#### What is needed:
Update the material below by changing every "Target" to "Segment", keeping everything else the same, and omit the pictures from your answer.

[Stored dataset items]

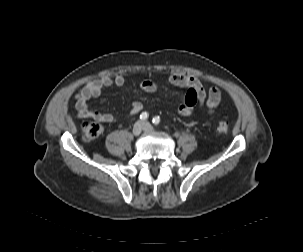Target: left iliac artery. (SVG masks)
Returning <instances> with one entry per match:
<instances>
[{"instance_id":"left-iliac-artery-1","label":"left iliac artery","mask_w":303,"mask_h":252,"mask_svg":"<svg viewBox=\"0 0 303 252\" xmlns=\"http://www.w3.org/2000/svg\"><path fill=\"white\" fill-rule=\"evenodd\" d=\"M152 122H153L154 125H158L160 123V117L159 116H155L152 119Z\"/></svg>"}]
</instances>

#### Result of this exercise:
Segment: left iliac artery. (SVG masks)
Returning <instances> with one entry per match:
<instances>
[{"instance_id":"left-iliac-artery-1","label":"left iliac artery","mask_w":303,"mask_h":252,"mask_svg":"<svg viewBox=\"0 0 303 252\" xmlns=\"http://www.w3.org/2000/svg\"><path fill=\"white\" fill-rule=\"evenodd\" d=\"M152 122H153L154 125H158L160 123V117L159 116H155L152 119Z\"/></svg>"}]
</instances>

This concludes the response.